» **Work required**: Restate word for word the lines of the data below, from the first through the one that has "console table: none [830,439,929,528]".

» **Material shown**:

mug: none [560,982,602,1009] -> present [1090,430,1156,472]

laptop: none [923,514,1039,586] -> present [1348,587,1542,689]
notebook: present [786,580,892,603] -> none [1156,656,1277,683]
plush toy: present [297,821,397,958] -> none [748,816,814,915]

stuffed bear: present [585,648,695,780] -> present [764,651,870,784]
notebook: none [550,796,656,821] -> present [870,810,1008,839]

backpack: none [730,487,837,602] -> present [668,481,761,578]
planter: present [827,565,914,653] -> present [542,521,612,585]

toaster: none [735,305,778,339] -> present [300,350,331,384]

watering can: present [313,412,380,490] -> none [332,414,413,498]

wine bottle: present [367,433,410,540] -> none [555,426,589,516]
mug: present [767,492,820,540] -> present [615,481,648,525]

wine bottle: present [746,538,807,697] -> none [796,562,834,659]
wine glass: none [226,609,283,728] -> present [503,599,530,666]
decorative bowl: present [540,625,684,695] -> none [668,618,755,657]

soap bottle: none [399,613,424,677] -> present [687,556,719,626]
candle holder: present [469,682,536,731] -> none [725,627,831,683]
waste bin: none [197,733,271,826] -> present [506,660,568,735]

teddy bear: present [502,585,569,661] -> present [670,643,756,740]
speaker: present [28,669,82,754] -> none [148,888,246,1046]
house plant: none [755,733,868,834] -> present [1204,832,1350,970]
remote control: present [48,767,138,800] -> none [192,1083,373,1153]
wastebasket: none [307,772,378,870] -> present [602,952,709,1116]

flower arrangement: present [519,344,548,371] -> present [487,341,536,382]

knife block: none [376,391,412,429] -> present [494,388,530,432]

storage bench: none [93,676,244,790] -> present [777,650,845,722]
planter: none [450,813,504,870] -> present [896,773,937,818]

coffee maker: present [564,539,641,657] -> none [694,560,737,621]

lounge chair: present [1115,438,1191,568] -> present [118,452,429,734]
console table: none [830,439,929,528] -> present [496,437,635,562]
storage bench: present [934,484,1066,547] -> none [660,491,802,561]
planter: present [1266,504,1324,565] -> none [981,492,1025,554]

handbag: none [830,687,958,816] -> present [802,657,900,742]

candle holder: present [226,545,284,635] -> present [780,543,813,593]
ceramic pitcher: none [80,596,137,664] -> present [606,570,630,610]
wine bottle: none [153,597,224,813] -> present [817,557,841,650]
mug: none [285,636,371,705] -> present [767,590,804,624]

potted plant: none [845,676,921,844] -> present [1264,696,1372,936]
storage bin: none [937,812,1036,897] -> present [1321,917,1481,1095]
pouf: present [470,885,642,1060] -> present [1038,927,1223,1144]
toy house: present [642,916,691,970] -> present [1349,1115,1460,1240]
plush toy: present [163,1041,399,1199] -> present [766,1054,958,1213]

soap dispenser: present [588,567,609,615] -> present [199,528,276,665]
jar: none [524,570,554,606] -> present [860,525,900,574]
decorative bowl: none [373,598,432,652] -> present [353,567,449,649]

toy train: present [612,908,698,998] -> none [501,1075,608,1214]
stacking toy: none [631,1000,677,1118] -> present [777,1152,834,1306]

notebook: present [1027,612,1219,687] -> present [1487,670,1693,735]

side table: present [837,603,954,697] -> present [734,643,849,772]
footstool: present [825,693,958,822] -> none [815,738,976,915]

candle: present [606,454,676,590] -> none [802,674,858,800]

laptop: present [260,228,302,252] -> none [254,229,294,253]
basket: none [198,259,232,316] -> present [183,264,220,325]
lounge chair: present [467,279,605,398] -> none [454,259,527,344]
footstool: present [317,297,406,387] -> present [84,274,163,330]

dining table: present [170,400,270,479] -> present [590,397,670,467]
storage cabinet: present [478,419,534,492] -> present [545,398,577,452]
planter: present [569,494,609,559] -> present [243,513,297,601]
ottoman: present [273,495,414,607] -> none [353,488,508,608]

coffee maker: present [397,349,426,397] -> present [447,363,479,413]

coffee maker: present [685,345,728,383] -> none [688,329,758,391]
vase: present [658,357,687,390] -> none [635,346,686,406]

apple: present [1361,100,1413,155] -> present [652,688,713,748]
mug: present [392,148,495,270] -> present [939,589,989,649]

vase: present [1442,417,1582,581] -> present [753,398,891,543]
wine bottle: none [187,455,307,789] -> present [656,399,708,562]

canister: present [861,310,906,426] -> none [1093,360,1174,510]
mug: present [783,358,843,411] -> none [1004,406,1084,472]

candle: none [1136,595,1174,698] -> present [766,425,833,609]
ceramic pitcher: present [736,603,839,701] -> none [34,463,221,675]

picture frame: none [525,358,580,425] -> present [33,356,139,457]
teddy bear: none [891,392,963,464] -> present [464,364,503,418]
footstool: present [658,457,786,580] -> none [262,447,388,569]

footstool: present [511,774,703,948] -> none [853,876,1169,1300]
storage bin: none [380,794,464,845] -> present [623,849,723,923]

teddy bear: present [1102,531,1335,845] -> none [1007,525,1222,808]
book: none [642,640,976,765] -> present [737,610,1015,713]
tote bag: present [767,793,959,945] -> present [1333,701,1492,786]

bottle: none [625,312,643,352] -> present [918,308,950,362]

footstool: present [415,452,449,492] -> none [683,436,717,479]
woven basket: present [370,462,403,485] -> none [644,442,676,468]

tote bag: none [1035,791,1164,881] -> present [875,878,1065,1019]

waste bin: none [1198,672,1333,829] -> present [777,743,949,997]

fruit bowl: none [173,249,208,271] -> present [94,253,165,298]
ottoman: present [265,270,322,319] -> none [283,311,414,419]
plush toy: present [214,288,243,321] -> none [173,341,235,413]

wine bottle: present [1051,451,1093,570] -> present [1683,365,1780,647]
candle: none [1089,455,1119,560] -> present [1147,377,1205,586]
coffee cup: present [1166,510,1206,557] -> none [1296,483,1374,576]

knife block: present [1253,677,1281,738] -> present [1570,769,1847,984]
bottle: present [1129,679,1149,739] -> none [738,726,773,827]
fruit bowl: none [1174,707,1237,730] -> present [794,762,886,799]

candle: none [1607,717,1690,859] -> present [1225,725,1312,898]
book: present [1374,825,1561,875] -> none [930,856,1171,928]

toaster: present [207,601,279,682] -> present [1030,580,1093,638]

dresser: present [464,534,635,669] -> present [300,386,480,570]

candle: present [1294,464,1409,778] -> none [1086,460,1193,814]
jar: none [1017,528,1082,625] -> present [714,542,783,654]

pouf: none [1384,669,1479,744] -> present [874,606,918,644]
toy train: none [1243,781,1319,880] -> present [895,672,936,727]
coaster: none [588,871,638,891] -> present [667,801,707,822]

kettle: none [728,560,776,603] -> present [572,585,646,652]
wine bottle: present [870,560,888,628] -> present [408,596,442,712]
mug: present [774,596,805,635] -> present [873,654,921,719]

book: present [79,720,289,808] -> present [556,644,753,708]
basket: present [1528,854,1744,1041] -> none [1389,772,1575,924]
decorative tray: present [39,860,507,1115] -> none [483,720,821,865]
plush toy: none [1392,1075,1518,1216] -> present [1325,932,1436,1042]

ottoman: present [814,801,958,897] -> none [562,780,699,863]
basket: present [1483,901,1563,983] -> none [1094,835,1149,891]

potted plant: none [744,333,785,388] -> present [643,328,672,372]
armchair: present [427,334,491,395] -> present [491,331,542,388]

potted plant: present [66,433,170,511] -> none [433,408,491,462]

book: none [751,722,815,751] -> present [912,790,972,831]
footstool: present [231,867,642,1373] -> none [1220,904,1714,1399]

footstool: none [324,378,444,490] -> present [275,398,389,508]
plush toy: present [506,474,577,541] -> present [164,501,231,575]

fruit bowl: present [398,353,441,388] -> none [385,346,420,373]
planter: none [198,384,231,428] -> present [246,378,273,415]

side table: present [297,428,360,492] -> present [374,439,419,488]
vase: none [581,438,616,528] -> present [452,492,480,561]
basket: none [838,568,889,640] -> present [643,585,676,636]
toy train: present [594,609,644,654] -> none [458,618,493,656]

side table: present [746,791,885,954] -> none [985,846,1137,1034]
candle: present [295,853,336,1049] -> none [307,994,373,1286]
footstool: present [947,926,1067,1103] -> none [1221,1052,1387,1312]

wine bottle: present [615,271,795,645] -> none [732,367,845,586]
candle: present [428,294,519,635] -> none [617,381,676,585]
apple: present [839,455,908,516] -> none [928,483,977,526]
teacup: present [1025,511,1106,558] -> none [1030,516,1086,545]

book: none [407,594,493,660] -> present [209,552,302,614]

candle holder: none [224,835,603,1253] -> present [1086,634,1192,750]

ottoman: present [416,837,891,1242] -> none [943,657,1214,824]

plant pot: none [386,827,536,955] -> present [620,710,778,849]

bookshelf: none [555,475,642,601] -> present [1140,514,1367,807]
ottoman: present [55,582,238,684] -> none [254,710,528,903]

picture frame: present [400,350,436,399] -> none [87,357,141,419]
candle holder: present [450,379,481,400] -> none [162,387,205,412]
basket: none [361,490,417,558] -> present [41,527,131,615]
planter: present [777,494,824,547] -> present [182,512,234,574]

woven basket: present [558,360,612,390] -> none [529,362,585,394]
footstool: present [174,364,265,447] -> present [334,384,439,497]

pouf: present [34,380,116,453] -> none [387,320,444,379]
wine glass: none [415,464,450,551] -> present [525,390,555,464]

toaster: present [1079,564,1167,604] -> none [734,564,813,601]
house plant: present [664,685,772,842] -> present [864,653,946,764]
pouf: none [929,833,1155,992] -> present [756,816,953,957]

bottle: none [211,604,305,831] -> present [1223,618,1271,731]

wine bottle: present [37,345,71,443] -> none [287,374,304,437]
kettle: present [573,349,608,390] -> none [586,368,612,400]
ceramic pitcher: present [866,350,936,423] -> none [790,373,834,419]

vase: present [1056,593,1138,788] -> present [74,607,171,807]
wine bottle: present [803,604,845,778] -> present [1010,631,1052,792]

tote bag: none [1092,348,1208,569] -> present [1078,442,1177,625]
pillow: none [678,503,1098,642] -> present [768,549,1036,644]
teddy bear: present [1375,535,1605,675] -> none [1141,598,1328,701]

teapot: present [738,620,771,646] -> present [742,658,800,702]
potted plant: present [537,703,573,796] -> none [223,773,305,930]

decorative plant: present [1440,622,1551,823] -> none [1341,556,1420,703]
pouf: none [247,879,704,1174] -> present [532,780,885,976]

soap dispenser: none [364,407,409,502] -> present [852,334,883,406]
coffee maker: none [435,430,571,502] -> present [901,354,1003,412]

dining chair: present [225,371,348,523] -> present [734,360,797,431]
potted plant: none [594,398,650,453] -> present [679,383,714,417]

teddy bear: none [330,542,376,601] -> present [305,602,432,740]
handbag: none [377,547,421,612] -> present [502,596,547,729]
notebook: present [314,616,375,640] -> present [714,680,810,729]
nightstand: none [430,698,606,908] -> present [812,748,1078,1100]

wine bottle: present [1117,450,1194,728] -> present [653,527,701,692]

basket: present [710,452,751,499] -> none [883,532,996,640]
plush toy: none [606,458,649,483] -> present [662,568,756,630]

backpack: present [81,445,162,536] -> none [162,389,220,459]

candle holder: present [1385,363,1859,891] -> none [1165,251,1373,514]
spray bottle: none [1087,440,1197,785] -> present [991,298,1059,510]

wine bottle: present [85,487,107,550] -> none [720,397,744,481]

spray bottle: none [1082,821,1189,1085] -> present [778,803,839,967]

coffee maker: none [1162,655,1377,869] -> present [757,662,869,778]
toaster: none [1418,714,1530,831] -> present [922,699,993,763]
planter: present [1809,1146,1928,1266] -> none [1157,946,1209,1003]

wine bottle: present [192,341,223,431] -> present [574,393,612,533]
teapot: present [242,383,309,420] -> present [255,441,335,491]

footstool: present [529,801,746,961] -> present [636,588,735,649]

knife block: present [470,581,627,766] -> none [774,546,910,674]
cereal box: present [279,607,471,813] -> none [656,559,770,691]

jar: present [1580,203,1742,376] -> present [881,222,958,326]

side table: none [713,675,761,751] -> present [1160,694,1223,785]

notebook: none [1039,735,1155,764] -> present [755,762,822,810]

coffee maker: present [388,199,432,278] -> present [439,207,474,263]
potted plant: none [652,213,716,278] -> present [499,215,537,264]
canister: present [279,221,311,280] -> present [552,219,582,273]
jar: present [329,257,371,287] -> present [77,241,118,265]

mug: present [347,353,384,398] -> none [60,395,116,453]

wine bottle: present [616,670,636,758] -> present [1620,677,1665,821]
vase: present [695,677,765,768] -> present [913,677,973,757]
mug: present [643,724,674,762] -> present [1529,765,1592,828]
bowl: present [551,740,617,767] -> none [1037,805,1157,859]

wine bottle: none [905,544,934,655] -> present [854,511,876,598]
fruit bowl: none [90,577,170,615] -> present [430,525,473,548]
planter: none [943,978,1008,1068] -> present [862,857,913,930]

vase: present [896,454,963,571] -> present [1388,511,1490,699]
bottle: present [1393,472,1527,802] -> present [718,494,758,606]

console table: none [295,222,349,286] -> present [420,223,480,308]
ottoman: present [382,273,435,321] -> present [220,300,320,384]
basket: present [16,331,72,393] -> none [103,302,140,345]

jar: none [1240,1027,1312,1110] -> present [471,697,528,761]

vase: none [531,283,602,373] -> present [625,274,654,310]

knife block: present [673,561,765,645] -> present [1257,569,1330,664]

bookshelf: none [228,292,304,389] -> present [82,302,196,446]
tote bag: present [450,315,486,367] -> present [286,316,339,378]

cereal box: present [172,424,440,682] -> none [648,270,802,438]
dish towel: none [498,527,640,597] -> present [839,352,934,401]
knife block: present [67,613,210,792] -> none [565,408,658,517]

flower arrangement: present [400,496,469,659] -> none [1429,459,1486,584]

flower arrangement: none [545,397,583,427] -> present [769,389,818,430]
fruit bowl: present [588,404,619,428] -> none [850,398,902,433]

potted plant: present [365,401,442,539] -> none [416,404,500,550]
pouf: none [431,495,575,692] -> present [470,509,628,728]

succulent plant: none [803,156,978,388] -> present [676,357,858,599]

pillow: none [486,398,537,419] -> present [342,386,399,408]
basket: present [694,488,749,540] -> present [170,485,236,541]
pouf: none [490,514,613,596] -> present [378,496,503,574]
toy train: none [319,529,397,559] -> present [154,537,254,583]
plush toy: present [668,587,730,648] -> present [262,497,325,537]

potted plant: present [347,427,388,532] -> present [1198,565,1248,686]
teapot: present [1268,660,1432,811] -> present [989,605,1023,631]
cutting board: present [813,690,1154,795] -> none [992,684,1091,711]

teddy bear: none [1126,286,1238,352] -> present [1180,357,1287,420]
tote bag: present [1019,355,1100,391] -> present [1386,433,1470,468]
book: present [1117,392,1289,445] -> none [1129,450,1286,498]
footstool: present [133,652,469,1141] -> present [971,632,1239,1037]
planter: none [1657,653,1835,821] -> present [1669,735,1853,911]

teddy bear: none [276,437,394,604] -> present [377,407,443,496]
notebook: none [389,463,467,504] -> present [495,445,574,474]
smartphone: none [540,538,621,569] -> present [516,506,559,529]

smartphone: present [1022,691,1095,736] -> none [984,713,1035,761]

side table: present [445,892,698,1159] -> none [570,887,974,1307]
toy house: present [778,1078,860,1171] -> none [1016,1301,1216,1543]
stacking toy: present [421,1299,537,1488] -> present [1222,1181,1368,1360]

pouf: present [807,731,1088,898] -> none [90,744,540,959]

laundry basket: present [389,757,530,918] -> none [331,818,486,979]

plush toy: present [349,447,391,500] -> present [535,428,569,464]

» **Answer section**:
mug: none [560,982,602,1009] -> present [1090,430,1156,472]

laptop: none [923,514,1039,586] -> present [1348,587,1542,689]
notebook: present [786,580,892,603] -> none [1156,656,1277,683]
plush toy: present [297,821,397,958] -> none [748,816,814,915]

stuffed bear: present [585,648,695,780] -> present [764,651,870,784]
notebook: none [550,796,656,821] -> present [870,810,1008,839]

backpack: none [730,487,837,602] -> present [668,481,761,578]
planter: present [827,565,914,653] -> present [542,521,612,585]

toaster: none [735,305,778,339] -> present [300,350,331,384]

watering can: present [313,412,380,490] -> none [332,414,413,498]

wine bottle: present [367,433,410,540] -> none [555,426,589,516]
mug: present [767,492,820,540] -> present [615,481,648,525]

wine bottle: present [746,538,807,697] -> none [796,562,834,659]
wine glass: none [226,609,283,728] -> present [503,599,530,666]
decorative bowl: present [540,625,684,695] -> none [668,618,755,657]

soap bottle: none [399,613,424,677] -> present [687,556,719,626]
candle holder: present [469,682,536,731] -> none [725,627,831,683]
waste bin: none [197,733,271,826] -> present [506,660,568,735]

teddy bear: present [502,585,569,661] -> present [670,643,756,740]
speaker: present [28,669,82,754] -> none [148,888,246,1046]
house plant: none [755,733,868,834] -> present [1204,832,1350,970]
remote control: present [48,767,138,800] -> none [192,1083,373,1153]
wastebasket: none [307,772,378,870] -> present [602,952,709,1116]

flower arrangement: present [519,344,548,371] -> present [487,341,536,382]

knife block: none [376,391,412,429] -> present [494,388,530,432]

storage bench: none [93,676,244,790] -> present [777,650,845,722]
planter: none [450,813,504,870] -> present [896,773,937,818]

coffee maker: present [564,539,641,657] -> none [694,560,737,621]

lounge chair: present [1115,438,1191,568] -> present [118,452,429,734]
console table: none [830,439,929,528] -> present [496,437,635,562]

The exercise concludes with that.